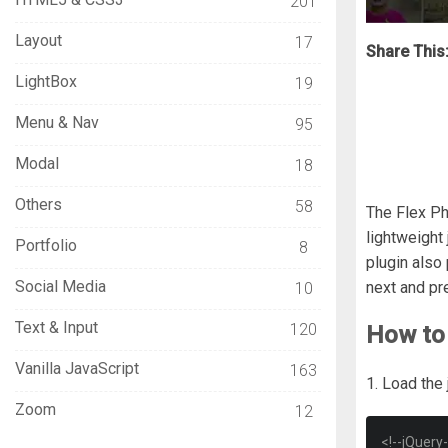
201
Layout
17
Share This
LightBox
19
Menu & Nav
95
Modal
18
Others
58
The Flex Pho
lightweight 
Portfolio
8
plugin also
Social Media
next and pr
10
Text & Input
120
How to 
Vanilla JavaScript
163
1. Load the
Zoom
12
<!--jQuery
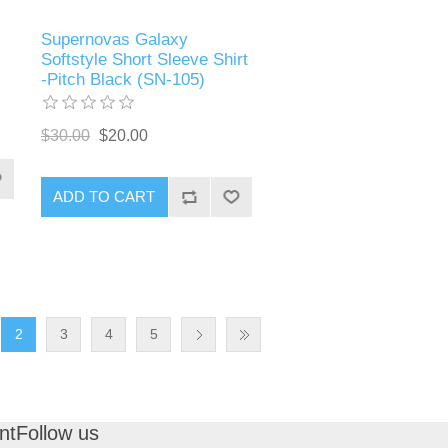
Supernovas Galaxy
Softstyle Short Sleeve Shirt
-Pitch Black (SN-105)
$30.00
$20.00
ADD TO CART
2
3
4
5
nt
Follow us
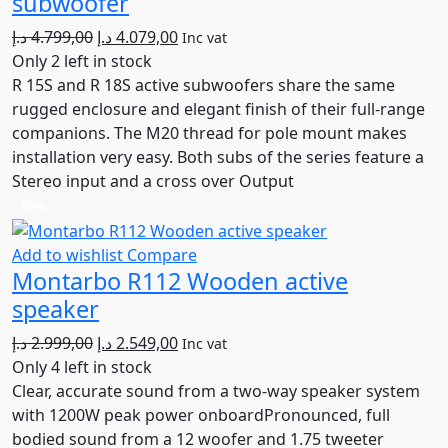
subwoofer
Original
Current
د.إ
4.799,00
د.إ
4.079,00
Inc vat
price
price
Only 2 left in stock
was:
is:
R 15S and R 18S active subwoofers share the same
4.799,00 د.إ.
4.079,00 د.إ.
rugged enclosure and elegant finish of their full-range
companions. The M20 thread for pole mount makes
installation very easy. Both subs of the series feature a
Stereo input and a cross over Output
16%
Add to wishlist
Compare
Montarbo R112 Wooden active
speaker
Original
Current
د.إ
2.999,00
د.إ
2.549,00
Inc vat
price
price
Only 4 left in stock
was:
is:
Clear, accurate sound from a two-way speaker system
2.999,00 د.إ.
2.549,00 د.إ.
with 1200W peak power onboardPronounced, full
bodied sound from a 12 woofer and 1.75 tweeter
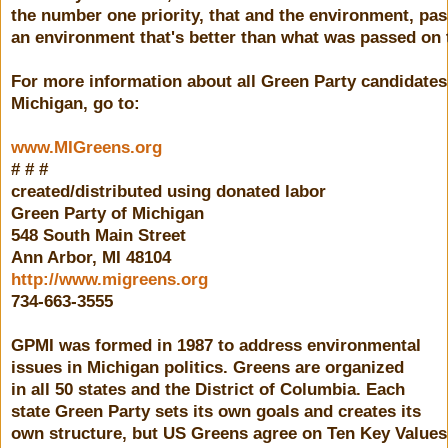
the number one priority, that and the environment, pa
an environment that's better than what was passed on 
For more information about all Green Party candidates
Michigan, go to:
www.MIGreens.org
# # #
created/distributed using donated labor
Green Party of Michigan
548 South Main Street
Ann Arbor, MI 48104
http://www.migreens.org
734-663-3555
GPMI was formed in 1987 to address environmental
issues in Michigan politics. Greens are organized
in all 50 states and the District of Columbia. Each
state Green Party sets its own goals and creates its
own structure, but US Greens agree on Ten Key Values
---
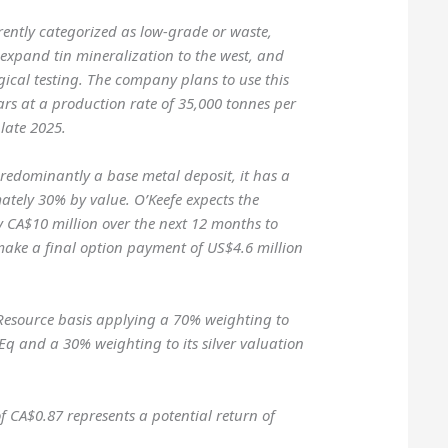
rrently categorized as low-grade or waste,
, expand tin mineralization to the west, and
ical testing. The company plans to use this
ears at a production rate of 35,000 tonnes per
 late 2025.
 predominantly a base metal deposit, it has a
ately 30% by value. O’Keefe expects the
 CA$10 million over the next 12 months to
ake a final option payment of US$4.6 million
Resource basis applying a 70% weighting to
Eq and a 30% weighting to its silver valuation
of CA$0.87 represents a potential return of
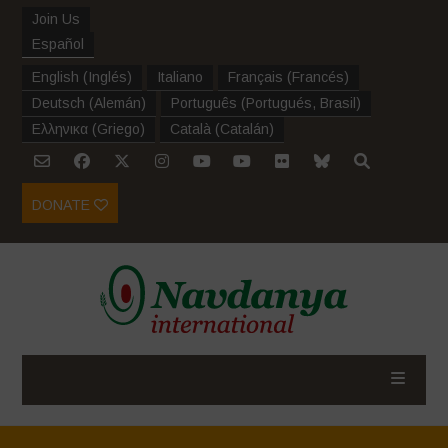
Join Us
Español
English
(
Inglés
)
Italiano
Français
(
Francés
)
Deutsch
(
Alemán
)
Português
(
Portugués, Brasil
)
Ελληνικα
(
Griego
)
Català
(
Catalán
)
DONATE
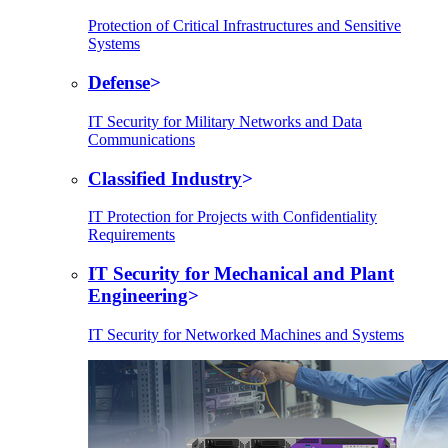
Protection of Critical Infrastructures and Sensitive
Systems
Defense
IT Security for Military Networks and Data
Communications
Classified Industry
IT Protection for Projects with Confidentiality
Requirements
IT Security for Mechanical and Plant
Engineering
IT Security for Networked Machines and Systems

HOW TO COMPLETE THIS TASK |
Work out how many lines of the material above contain "full", then write that number alone.

EXPECTED ANSWER |
2